Al-Ghoul had already spent months in jail before last week’s trial and sentencing. In June last year, he was called in for questioning at the Israeli interrogation center in Jerusalem known as the Russian Compound and subsequently arrested. That came after a months-long order banning him from Jerusalem, the city of his birth and lifelong residence.
In December 2014, al-Ghoul and four other Jerusalem activists were expelled from Jerusalem for four months. Israel declared that the men were a danger to public security, based on secret evidence which they were prohibited from seeing or disputing.
Israel twice renewed the ban on al-Ghoul’s ability to visit Jerusalem or the West Bank, lengthening the ban to six months.
Al-Ghoul likened the orders to administrative detention, Israel’s practice of indefinitely imprisoning Palestinians without charge or trial.
“We don’t have any information,” al-Ghoul told Middle East Eye at the time of his expulsion. “The Israeli police are saying it was a secret file. And in the Israeli file they tell me they are saying that I am a danger to the Israeli state.”
Al-Ghoul also received orders banning him from the rest of the occupied West Bank and prohibiting him from traveling abroad, so he temporarily relocated to Haifa, a city in present-day Israel.
“We are not afraid,” al-Ghoul told The Electronic Intifada soon after receiving the expulsion orders. “We are fighting for our future and we have nothing to lose. We refuse this decision. It is our homeland. It is our basic right to live in our houses in Jerusalem.”
Expulsions and raids
More activists and community leaders have been hit with expulsion orders since then.
Prior to his expulsion and arrest, al-Ghoul was a grassroots youth organizer for the Health Work Committees. In May 2015, the Israeli authorities raided the group’s offices in the Shuafat neighborhood of East Jerusalem, seized computers and issued a closure order accusing the health and development organization of “terrorist activities.”
Since 1990, the group provided medical exams, preventative screenings, health education and vaccinations to Palestinian students in dozens of schools in Jerusalem.
Al-Ghoul also worked as a tour guide with an activist’s perspective. Tours of the steep streets of his home neighborhood of Silwan focused on the Israeli settler organization Elad’s agenda to turn the area into a religious tourist attraction called The City of David.
With the cooperation of the Jerusalem municipality and the Israeli Nature and Parks Authority, Elad has seized Palestinian properties to convert them into settler homes and tourist facilities.
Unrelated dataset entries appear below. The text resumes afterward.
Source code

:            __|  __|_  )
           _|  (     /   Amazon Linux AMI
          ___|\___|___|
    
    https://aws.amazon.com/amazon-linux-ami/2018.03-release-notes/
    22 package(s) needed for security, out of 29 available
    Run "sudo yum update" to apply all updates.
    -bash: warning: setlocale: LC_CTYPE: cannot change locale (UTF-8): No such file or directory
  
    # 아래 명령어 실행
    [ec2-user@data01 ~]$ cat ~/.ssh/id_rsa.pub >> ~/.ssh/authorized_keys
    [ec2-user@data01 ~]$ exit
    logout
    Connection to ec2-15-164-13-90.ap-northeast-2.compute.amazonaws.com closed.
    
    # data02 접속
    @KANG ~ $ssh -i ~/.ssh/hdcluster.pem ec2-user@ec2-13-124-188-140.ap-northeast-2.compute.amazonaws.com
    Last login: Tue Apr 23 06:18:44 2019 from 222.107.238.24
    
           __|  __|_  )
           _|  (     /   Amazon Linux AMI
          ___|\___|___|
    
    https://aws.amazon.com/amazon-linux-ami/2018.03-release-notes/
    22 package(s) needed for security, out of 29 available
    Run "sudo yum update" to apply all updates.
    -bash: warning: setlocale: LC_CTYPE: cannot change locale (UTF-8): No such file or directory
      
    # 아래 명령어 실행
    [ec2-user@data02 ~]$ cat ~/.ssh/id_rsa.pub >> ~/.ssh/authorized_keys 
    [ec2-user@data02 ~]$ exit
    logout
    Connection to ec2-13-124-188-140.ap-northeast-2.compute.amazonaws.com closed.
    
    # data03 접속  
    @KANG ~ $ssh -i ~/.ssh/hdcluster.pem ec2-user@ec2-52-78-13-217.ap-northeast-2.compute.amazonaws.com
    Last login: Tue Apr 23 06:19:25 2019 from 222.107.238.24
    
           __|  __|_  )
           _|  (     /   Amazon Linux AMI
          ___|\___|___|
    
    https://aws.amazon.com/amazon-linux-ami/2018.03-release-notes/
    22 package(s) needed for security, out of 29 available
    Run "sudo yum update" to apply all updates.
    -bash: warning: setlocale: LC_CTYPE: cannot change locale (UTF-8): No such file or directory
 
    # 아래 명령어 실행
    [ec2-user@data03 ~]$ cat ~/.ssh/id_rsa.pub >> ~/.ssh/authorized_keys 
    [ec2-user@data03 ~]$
Just months before his initial expulsion order, al-Ghoul had testified before the European Parliament about the conditions Palestinians live under in Israeli-occupied East Jerusalem.
Israel occupied East Jerusalem in June 1967, formally annexing it in 1980, a decision that the UN Security Council has declared to be null and void. All of Israel’s settlement activities, including in East Jerusalem, violate international law.
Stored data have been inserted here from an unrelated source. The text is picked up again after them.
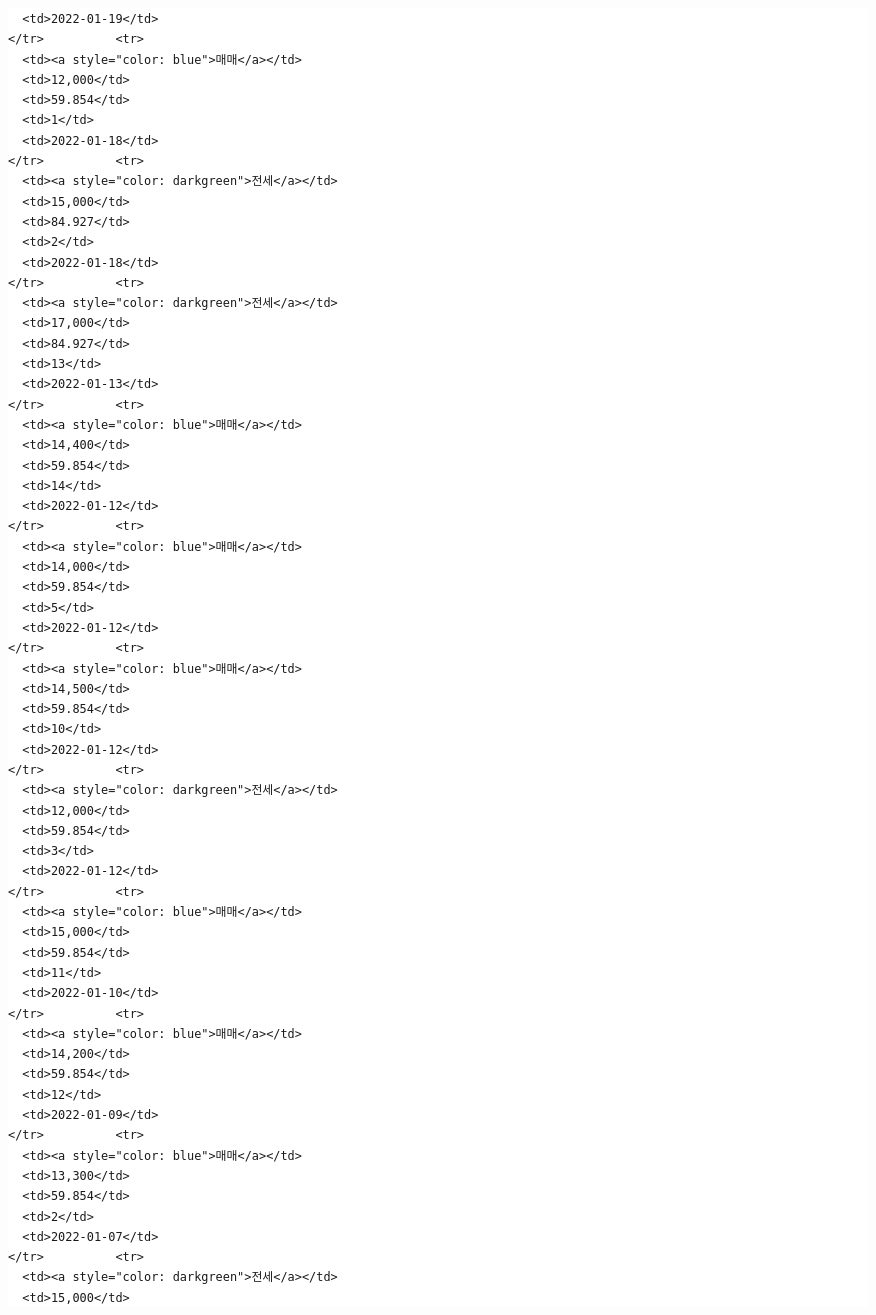       <td>2022-01-19</td>
    </tr>          <tr>
      <td><a style="color: blue">매매</a></td>
      <td>12,000</td>
      <td>59.854</td>
      <td>1</td>
      <td>2022-01-18</td>
    </tr>          <tr>
      <td><a style="color: darkgreen">전세</a></td>
      <td>15,000</td>
      <td>84.927</td>
      <td>2</td>
      <td>2022-01-18</td>
    </tr>          <tr>
      <td><a style="color: darkgreen">전세</a></td>
      <td>17,000</td>
      <td>84.927</td>
      <td>13</td>
      <td>2022-01-13</td>
    </tr>          <tr>
      <td><a style="color: blue">매매</a></td>
      <td>14,400</td>
      <td>59.854</td>
      <td>14</td>
      <td>2022-01-12</td>
    </tr>          <tr>
      <td><a style="color: blue">매매</a></td>
      <td>14,000</td>
      <td>59.854</td>
      <td>5</td>
      <td>2022-01-12</td>
    </tr>          <tr>
      <td><a style="color: blue">매매</a></td>
      <td>14,500</td>
      <td>59.854</td>
      <td>10</td>
      <td>2022-01-12</td>
    </tr>          <tr>
      <td><a style="color: darkgreen">전세</a></td>
      <td>12,000</td>
      <td>59.854</td>
      <td>3</td>
      <td>2022-01-12</td>
    </tr>          <tr>
      <td><a style="color: blue">매매</a></td>
      <td>15,000</td>
      <td>59.854</td>
      <td>11</td>
      <td>2022-01-10</td>
    </tr>          <tr>
      <td><a style="color: blue">매매</a></td>
      <td>14,200</td>
      <td>59.854</td>
      <td>12</td>
      <td>2022-01-09</td>
    </tr>          <tr>
      <td><a style="color: blue">매매</a></td>
      <td>13,300</td>
      <td>59.854</td>
      <td>2</td>
      <td>2022-01-07</td>
    </tr>          <tr>
      <td><a style="color: darkgreen">전세</a></td>
      <td>15,000</td>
Palestinians in Jerusalem generally do not hold Israeli citizenship but instead have “permanent resident status,” and are required to prove that their center of life is in the city to maintain that status.
More than 14,000 Palestinians have had their Jerusalem residency rights revoked over the past decades.
Despite being more than one-third of Jerusalem’s population, less than one-tenth of the city’s 2013 budget was spent in Palestinian neighborhoods in the city, according to the Israeli human rights organization Ir Amim.